8.  Pay attention to the method file that is being loaded / used and whether or not it is the correct one. First try out the method with the relevant standards. Don't even spot samples beforehand. Or else, have a second plate with samples and use it ONLY if the standards show up well. Always use the automated acquisition modes for quantitative analysis to remove any user biases. One has to optimize the sample prep, spot drying and acquisition conditions before the automated analysis is employed.

9.  Remember that one can do the analysis either in the reflectron mode or the linear mode; positive or negative mode.

10. Know when “In source decay” could be used beneficially; and when one is better off with CID fragmentation (MS/MS); know the possible “adduct formations” and strategies to tweak them – for example using TFA for improving protonation or using an alkali salt for selective alkali adduct formation

11. We found significant variations when working in the Pune summer, especially when we had to go out with the samples to the central lab. This is less of an issue now that we have the analyzer in our lab; but, keep in mind if you ever have to use the TOF/TOF at CMC. Minimize the transit time, avoid experiments between 10am – 4pm in Apr/May; carry your target plates/samples in an insulated box with ice packs. Increased power load at the lab (NCL) in summer and occasional disruption has happened in the past. When this happens, the ACs go off (even if the instrument has power back up) and the room temperature can go up very rapidly in May leaving us all on the edge. Considering these, as a group we resolved to either try and minimize lengthy quantitative workflows and LC MS  workflows at least in April /May or better still shut down the analyzer. Get enough data before April and focus on write ups; plan vacations in May!! The subsequent months of June – Aug can be a bit testing due to humid monsoons – not as bad an issue as the tropical summer heat; but, do pay attention and watch out!

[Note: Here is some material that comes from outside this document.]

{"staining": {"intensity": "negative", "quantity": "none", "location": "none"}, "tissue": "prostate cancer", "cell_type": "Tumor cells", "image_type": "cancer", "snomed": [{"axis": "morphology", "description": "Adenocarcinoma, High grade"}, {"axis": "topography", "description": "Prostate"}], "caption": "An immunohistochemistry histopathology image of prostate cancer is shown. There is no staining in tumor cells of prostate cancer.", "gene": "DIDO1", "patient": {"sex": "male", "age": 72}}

12. Ajeet says: Oligonucleotides are friendly with Basic MALDI matrices and acidic matrices (CHCA/DHB) causes high fragmentation. HPA is good choice; however if it is not available, try some addition of pyrimidine/pyridine to Sinapinic acid or nicotinic acid. After addition it will not be completely dry but enough to generate ions. In case you have HPA and samples are not drying, place 0.2 uL of acetone on top of matrix+sample layer. It will make homogeneous surface with good crystal. Laser energy optimization is essential in case of oligonucleotide. Laser should not completely ablate the sample from surface (for small molecule, complete ablation is fine).

13. Mass range is important a) ABSciex TOF/TOF:  Reflectron TOF will work better up-to 50kD b) Waters Synapt hybrid MS analyzer: set quadruple (Q1) for high mass range.